Data for the task Block Start

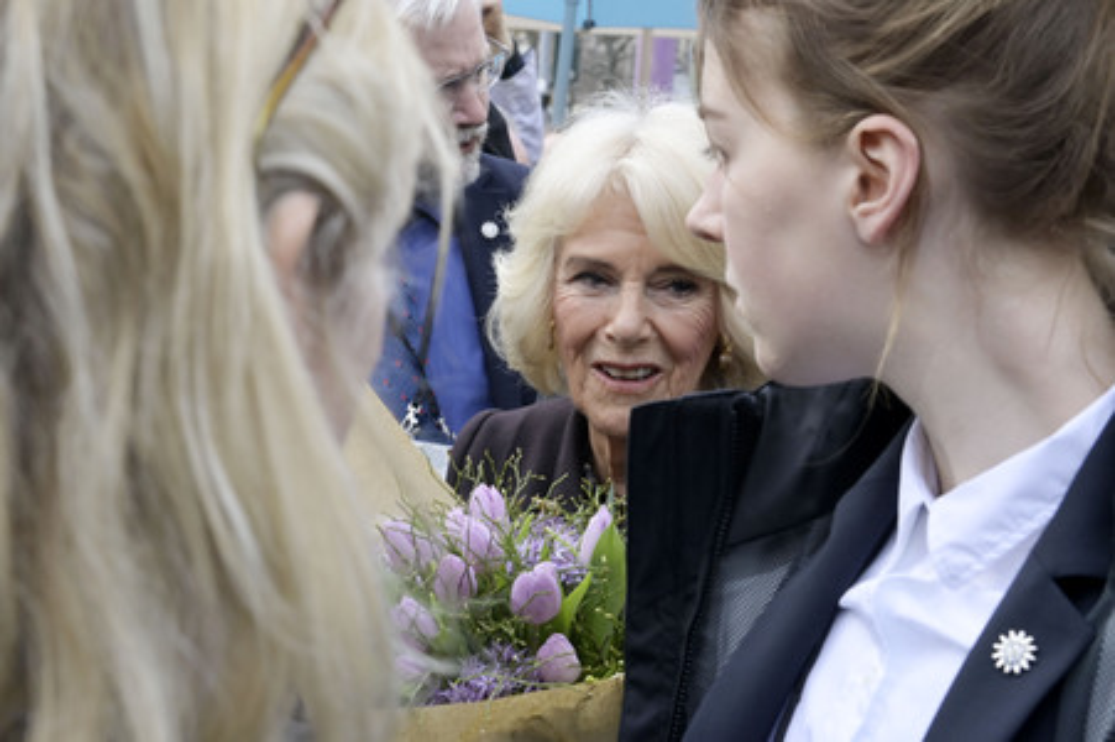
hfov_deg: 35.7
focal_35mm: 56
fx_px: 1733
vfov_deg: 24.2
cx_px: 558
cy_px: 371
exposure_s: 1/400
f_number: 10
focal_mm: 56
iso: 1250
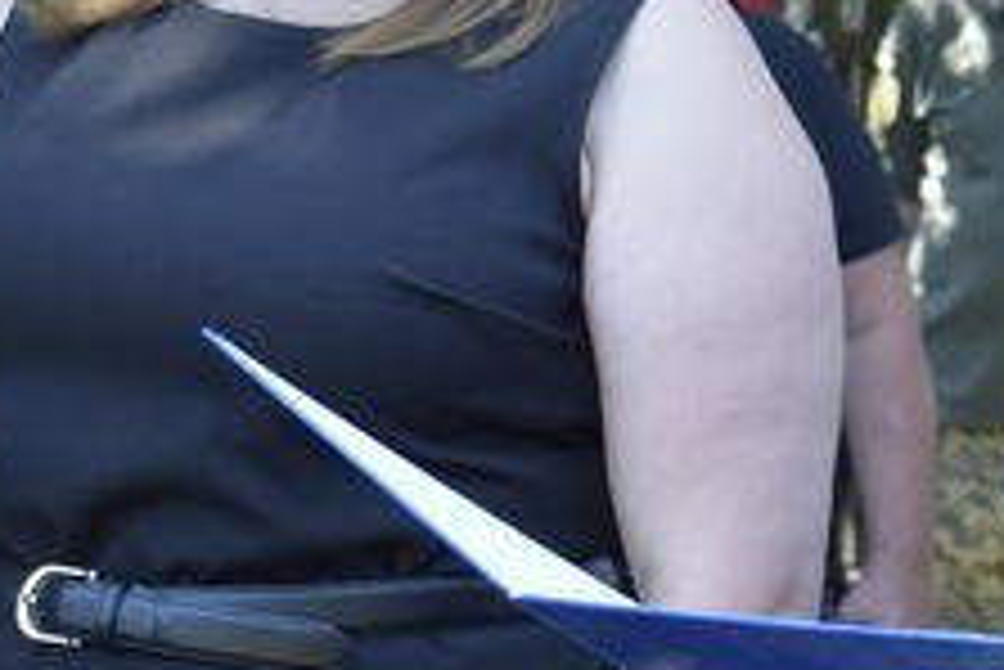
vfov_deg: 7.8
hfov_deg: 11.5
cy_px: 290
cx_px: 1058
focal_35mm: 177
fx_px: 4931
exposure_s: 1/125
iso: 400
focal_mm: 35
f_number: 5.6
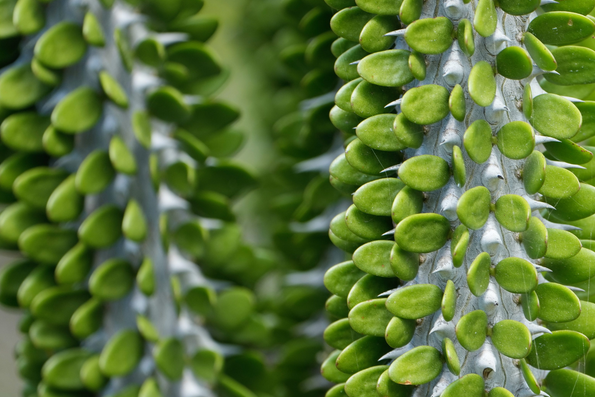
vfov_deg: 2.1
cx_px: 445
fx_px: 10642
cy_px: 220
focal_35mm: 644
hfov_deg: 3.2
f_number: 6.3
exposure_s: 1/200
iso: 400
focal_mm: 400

Data for the task Block End

> [Work instructions]:
Your copy must hold every record above in its exact wording and must hold no pictures.

> [Written solution]:
hfov_deg: 35.7
focal_35mm: 56
fx_px: 1733
vfov_deg: 24.2
cx_px: 558
cy_px: 371
exposure_s: 1/400
f_number: 10
focal_mm: 56
iso: 1250
vfov_deg: 7.8
hfov_deg: 11.5
cy_px: 290
cx_px: 1058
focal_35mm: 177
fx_px: 4931
exposure_s: 1/125
iso: 400
focal_mm: 35
f_number: 5.6
vfov_deg: 2.1
cx_px: 445
fx_px: 10642
cy_px: 220
focal_35mm: 644
hfov_deg: 3.2
f_number: 6.3
exposure_s: 1/200
iso: 400
focal_mm: 400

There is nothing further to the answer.